Supplied material —
● ● ●

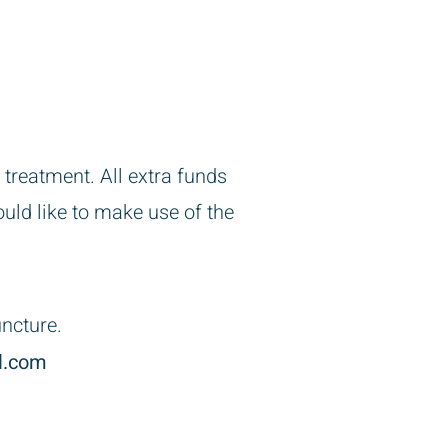
 treatment. All extra funds
uld like to make use of the
uncture.
l.com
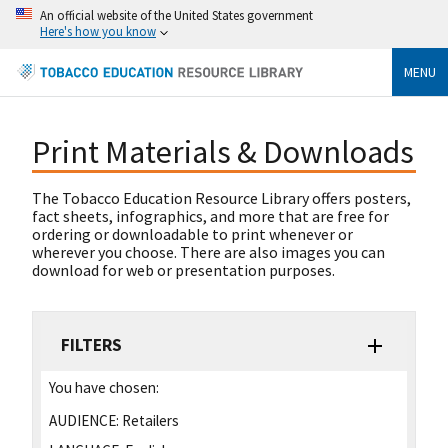
An official website of the United States government
Here's how you know
MENU
Print Materials & Downloads
The Tobacco Education Resource Library offers posters,
fact sheets, infographics, and more that are free for
ordering or downloadable to print whenever or
wherever you choose. There are also images you can
download for web or presentation purposes.
FILTERS
You have chosen:
AUDIENCE:
Retailers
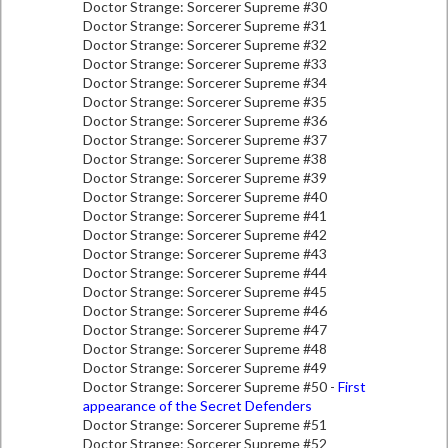
Doctor Strange: Sorcerer Supreme #30
Doctor Strange: Sorcerer Supreme #31
Doctor Strange: Sorcerer Supreme #32
Doctor Strange: Sorcerer Supreme #33
Doctor Strange: Sorcerer Supreme #34
Doctor Strange: Sorcerer Supreme #35
Doctor Strange: Sorcerer Supreme #36
Doctor Strange: Sorcerer Supreme #37
Doctor Strange: Sorcerer Supreme #38
Doctor Strange: Sorcerer Supreme #39
Doctor Strange: Sorcerer Supreme #40
Doctor Strange: Sorcerer Supreme #41
Doctor Strange: Sorcerer Supreme #42
Doctor Strange: Sorcerer Supreme #43
Doctor Strange: Sorcerer Supreme #44
Doctor Strange: Sorcerer Supreme #45
Doctor Strange: Sorcerer Supreme #46
Doctor Strange: Sorcerer Supreme #47
Doctor Strange: Sorcerer Supreme #48
Doctor Strange: Sorcerer Supreme #49
Doctor Strange: Sorcerer Supreme #50 -
First
appearance of the Secret Defenders
Doctor Strange: Sorcerer Supreme #51
Doctor Strange: Sorcerer Supreme #52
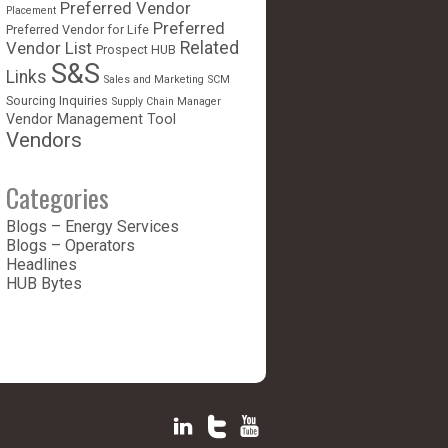
Preferred Vendor
Placement
Preferred
Preferred Vendor for Life
Vendor List
Related
Prospect HUB
S&S
Links
Sales and Marketing
SCM
Sourcing Inquiries
Supply Chain Manager
Vendor Management Tool
Vendors
Categories
Blogs – Energy Services
Blogs – Operators
Headlines
HUB Bytes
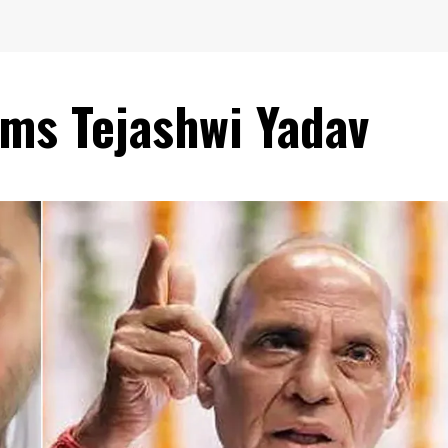
ams Tejashwi Yadav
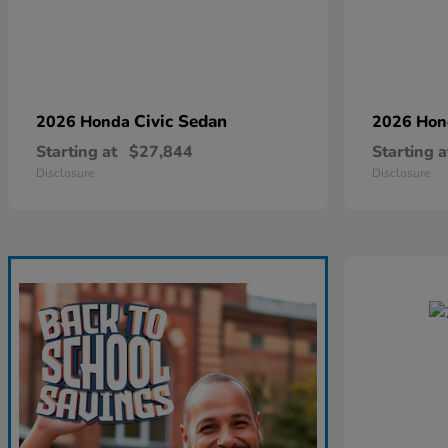
Civic Sedan
2026 Honda
2026 Ho
Starting at
$27,844
Starting a
Disclosure
Disclosure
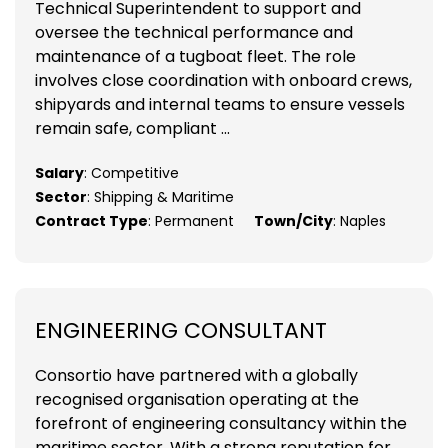
Technical Superintendent to support and
oversee the technical performance and
maintenance of a tugboat fleet. The role
involves close coordination with onboard crews,
shipyards and internal teams to ensure vessels
remain safe, compliant ...
Salary
: Competitive
Sector
: Shipping & Maritime
Contract Type
: Permanent
Town/City
: Naples
ENGINEERING CONSULTANT
Consortio have partnered with a globally
recognised organisation operating at the
forefront of engineering consultancy within the
maritime sector. With a strong reputation for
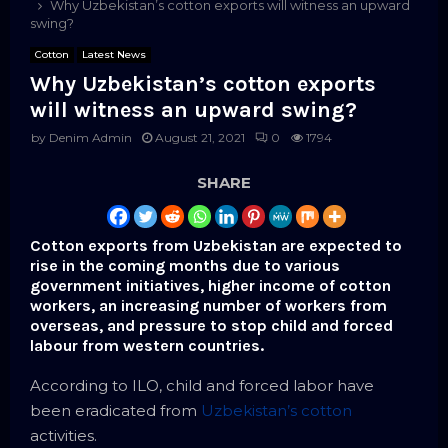
Why Uzbekistan’s cotton exports will witness an upward
swing?
Cotton
Latest News
Why Uzbekistan’s cotton exports
will witness an upward swing?
by
Denim Admin
August 21, 2021
0
1794
SHARE
Cotton exports from Uzbekistan are expected to
rise in the coming months due to various
government initiatives, higher income of cotton
workers, an increasing number of workers from
overseas, and pressure to stop child and forced
labour from western countries.
According to ILO, child and forced labor have
been eradicated from
Uzbekistan’s cotton
activities.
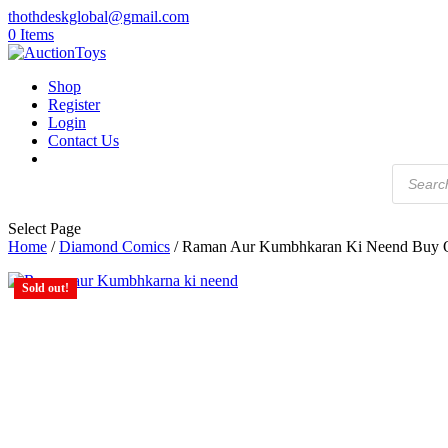
thothdeskglobal@gmail.com
0 Items
Shop
Register
Login
Contact Us
Products
search
Select Page
Home
/
Diamond Comics
/ Raman Aur Kumbhkaran Ki Neend Buy 
Sold out!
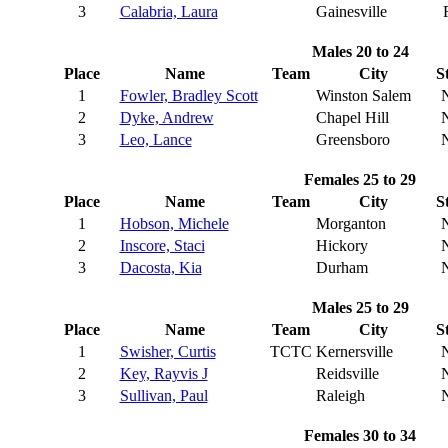
3
Calabria, Laura
Gainesville
Males 20 to 24
Place
Name
Team
City
S
1
Fowler, Bradley Scott
Winston Salem
2
Dyke, Andrew
Chapel Hill
3
Leo, Lance
Greensboro
Females 25 to 29
Place
Name
Team
City
S
1
Hobson, Michele
Morganton
2
Inscore, Staci
Hickory
3
Dacosta, Kia
Durham
Males 25 to 29
Place
Name
Team
City
S
1
Swisher, Curtis
TCTC
Kernersville
2
Key, Rayvis J
Reidsville
3
Sullivan, Paul
Raleigh
Females 30 to 34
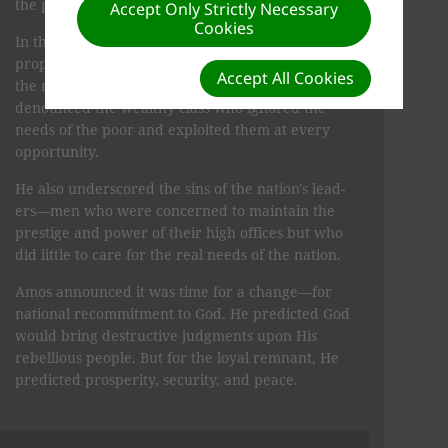
the people's morality was at a low ebb.
Accept Only Strictly Necessary
Cookies
In the book of Amos, we have a collection of the
prophet's inspired messages directed primarily to
Accept All Cookies
the northern kingdom of Israel. Amos especially
denounced the wealthy class who ignored the
needs of the poor and exploited them at every
opportunity.
He also underscored the sins of the nation's lead­
ers—men who were concerned to maintain the
prestige and power of their high offices but who
did little to care for the real needs of the nation.
Amos announced it was time for a change—for
na­tional recommitment to God. He predicted God
would bring destructive judgments upon His
rebellious people. But for the loyal remnant, He
predicted prosperity, secu­rity, and peace.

● ● ●

Task details — Write out the text of every row again, swapping each "Doctor Strange" for "Dr. Strange" and leaving everything else unchanged. Don't include the pictures.

Task answer —
 treatment. All extra funds
uld like to make use of the
uncture.
l.com
An official website of the United States government
Here's how you know
MENU
Print Materials & Downloads
The Tobacco Education Resource Library offers posters,
fact sheets, infographics, and more that are free for
ordering or downloadable to print whenever or
wherever you choose. There are also images you can
download for web or presentation purposes.
FILTERS
You have chosen:
AUDIENCE:
Retailers
Dr. Strange: Sorcerer Supreme #30
Dr. Strange: Sorcerer Supreme #31
Dr. Strange: Sorcerer Supreme #32
Dr. Strange: Sorcerer Supreme #33
Dr. Strange: Sorcerer Supreme #34
Dr. Strange: Sorcerer Supreme #35
Dr. Strange: Sorcerer Supreme #36
Dr. Strange: Sorcerer Supreme #37
Dr. Strange: Sorcerer Supreme #38
Dr. Strange: Sorcerer Supreme #39
Dr. Strange: Sorcerer Supreme #40
Dr. Strange: Sorcerer Supreme #41
Dr. Strange: Sorcerer Supreme #42
Dr. Strange: Sorcerer Supreme #43
Dr. Strange: Sorcerer Supreme #44
Dr. Strange: Sorcerer Supreme #45
Dr. Strange: Sorcerer Supreme #46
Dr. Strange: Sorcerer Supreme #47
Dr. Strange: Sorcerer Supreme #48
Dr. Strange: Sorcerer Supreme #49
Dr. Strange: Sorcerer Supreme #50 -
First
appearance of the Secret Defenders
Dr. Strange: Sorcerer Supreme #51
Dr. Strange: Sorcerer Supreme #52
Preferred Vendor
Placement
Preferred
Preferred Vendor for Life
Vendor List
Related
Prospect HUB
S&S
Links
Sales and Marketing
SCM
Sourcing Inquiries
Supply Chain Manager
Vendor Management Tool
Vendors
Categories
Blogs – Energy Services
Blogs – Operators
Headlines
HUB Bytes
ams Tejashwi Yadav
Civic Sedan
2026 Honda
2026 Ho
Starting at
$27,844
Starting a
Disclosure
Disclosure
Technical Superintendent to support and
oversee the technical performance and
maintenance of a tugboat fleet. The role
involves close coordination with onboard crews,
shipyards and internal teams to ensure vessels
remain safe, compliant ...
Salary
: Competitive
Sector
: Shipping & Maritime
Contract Type
: Permanent
Town/City
: Naples
ENGINEERING CONSULTANT
Consortio have partnered with a globally
recognised organisation operating at the
forefront of engineering consultancy within the
maritime sector. With a strong reputation for
Why Uzbekistan’s cotton exports will witness an upward
swing?
Cotton
Latest News
Why Uzbekistan’s cotton exports
will witness an upward swing?
by
Denim Admin
August 21, 2021
0
1794
SHARE
Cotton exports from Uzbekistan are expected to
rise in the coming months due to various
government initiatives, higher income of cotton
workers, an increasing number of workers from
overseas, and pressure to stop child and forced
labour from western countries.
According to ILO, child and forced labor have
been eradicated from
Uzbekistan’s cotton
activities.
thothdeskglobal@gmail.com
0 Items
Shop
Register
Login
Contact Us
Products
search
Select Page
Home
/
Diamond Comics
/ Raman Aur Kumbhkaran Ki Neend Buy 
Sold out!
3
Calabria, Laura
Gainesville
Males 20 to 24
Place
Name
Team
City
S
1
Fowler, Bradley Scott
Winston Salem
2
Dyke, Andrew
Chapel Hill
3
Leo, Lance
Greensboro
Females 25 to 29
Place
Name
Team
City
S
1
Hobson, Michele
Morganton
2
Inscore, Staci
Hickory
3
Dacosta, Kia
Durham
Males 25 to 29
Place
Name
Team
City
S
1
Swisher, Curtis
TCTC
Kernersville
2
Key, Rayvis J
Reidsville
3
Sullivan, Paul
Raleigh
Females 30 to 34
the people's morality was at a low ebb.
Accept Only Strictly Necessary
Cookies
In the book of Amos, we have a collection of the
prophet's inspired messages directed primarily to
Accept All Cookies
the northern kingdom of Israel. Amos especially
denounced the wealthy class who ignored the
needs of the poor and exploited them at every
opportunity.
He also underscored the sins of the nation's lead­
ers—men who were concerned to maintain the
prestige and power of their high offices but who
did little to care for the real needs of the nation.
Amos announced it was time for a change—for
na­tional recommitment to God. He predicted God
would bring destructive judgments upon His
rebellious people. But for the loyal remnant, He
predicted prosperity, secu­rity, and peace.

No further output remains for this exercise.